The average Toylander is inundated with choices and the primary cosmos that contains us is accommodating more and more universes all the time, I would guess. Or - is this the primary cosmos? How can we know? We could be in the "off" choice universe, making more universes by way our choices. Who knows where it started. I console myself with that thought, as I definitely must be having a good time somewhere.


So you can see these universes get to be a bit pesky after awhile - in the way that they effect one life line in Toyland. This is the paradigm shift set off by the new communications technologies.

And you can see that It gets hard to know where to plonk all of the new universes. And so it's best to limit them. You don't want them encumbering on other people's universes as they are busy making their own and yours could bump into theirs creating a ruckus.. (They could get annoyed and invariably - they will.)

Sometimes I expect a cell phone call where someone simply says "knock it off, wouldja!!!"

Universes tend to be big, and unwieldy, new ones are expensive,and confusing.

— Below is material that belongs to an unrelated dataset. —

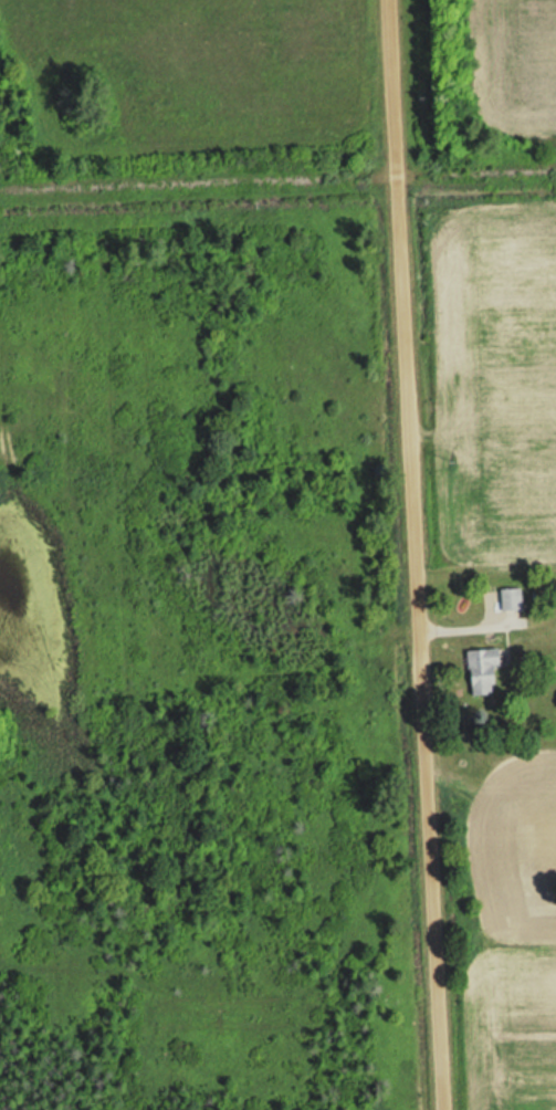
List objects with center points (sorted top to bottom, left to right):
railway: (277, 181)
road: (417, 554)
building: (515, 599)
building: (489, 670)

Secondary to my commentary, one Toylander concurs:

"The many universe theory is gaining in acceptance recently.It will remain just a thought experiment for our lifetimes,though.
We are free to simplify our lives if we choose. Throw the answering machine and cell phone in the trash and cut your phone bill by canceling call waiting and caller id. Support your local post office and use snail mail. I don't give out my cell phone number for just that reason."

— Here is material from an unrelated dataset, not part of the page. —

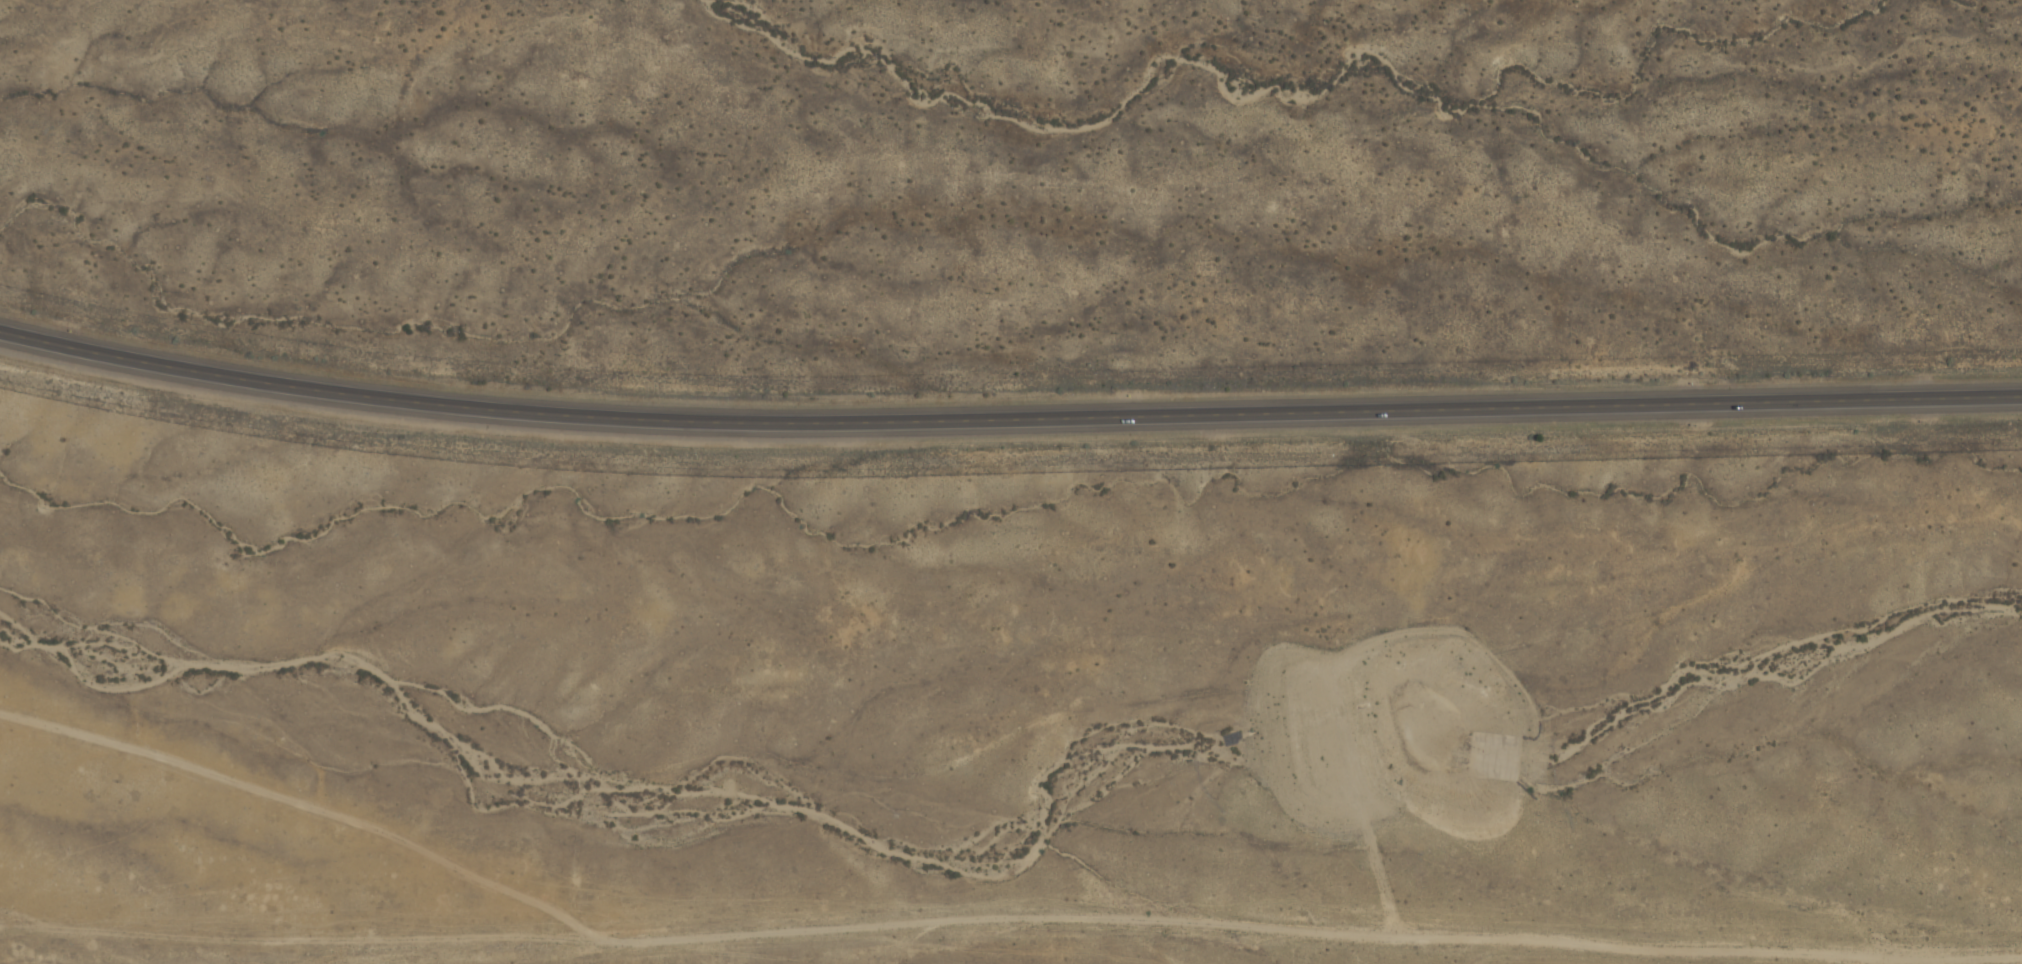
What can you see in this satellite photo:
road: (1007, 415)
road: (628, 944)
road: (1661, 952)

He hasn't offered me his cell, and I wont bother giving him mine. I'll give it to him if he asks, and then, the onus is on him. That might result in a new universe, and that would be bad. He is 57, I am pushing 59, universes must be limited and managed going forward.

I had resisted cells for a number of reasons: they have tiny buttons, they are usually expensive, and they
"ping"at embarrassing moments. They also result in decisions which result in universes.

When they "ping" - deciding not to answer is as futile as answering - the decision not to answer results in a universe in which I did answer... keeping the cell on vibrate doesn't work either -you aren't fooling the new physics.

See?

There's no way to avoid it.

Being responsible for multiple universes is anxiety provoking and time consuming, and generally not economical, there's also that much more entropy created, and that is bad -

So one needs to reign in the universes one by one. One has to take responsibility for propagating universes. Giving out one's cell number to only a few makes more sense. Not having one makes more sense.

But the buggers are unavoidable, and occasionally they are useful.

Think about this: if two people marry and have two kids, that is two more cell phones::a pink one and a blue one. A boy one and girl one. And there's no stopping it. Even if a great plaque should come and wipe us all out, that doesn't end it either, because the opposite universe would be created in which
it did not happen, you'd feel much better there I'm sure.

Then there's the philosophical implications: The universe where you were never born. Ah - off set by the one where you were born. The universe where you didn't die, but survived to take another call. There's no escape. and so if I were you, I'd invest in telecommunications, and then head for the hills, or the tropics. and reap your profits.

As for recommendations:

The caller ID could go I suppose and maybe a vacation from technology is a good idea. A walk on the beach makes sense , and there to hearken back to those days of limited choices, and simpler lives and less mind boggling physics concepts.


Coincidentally, my cell just rang, I decided not answer - but I suppose that didn't help, for the opposite universe, not answering, created. . Maybe I should call them back and ask them to "Knock it off!!!."

By the way, if you inadvertently create a universe take a bit of advice from my brother who used to say: "Don't sweat the small stuff."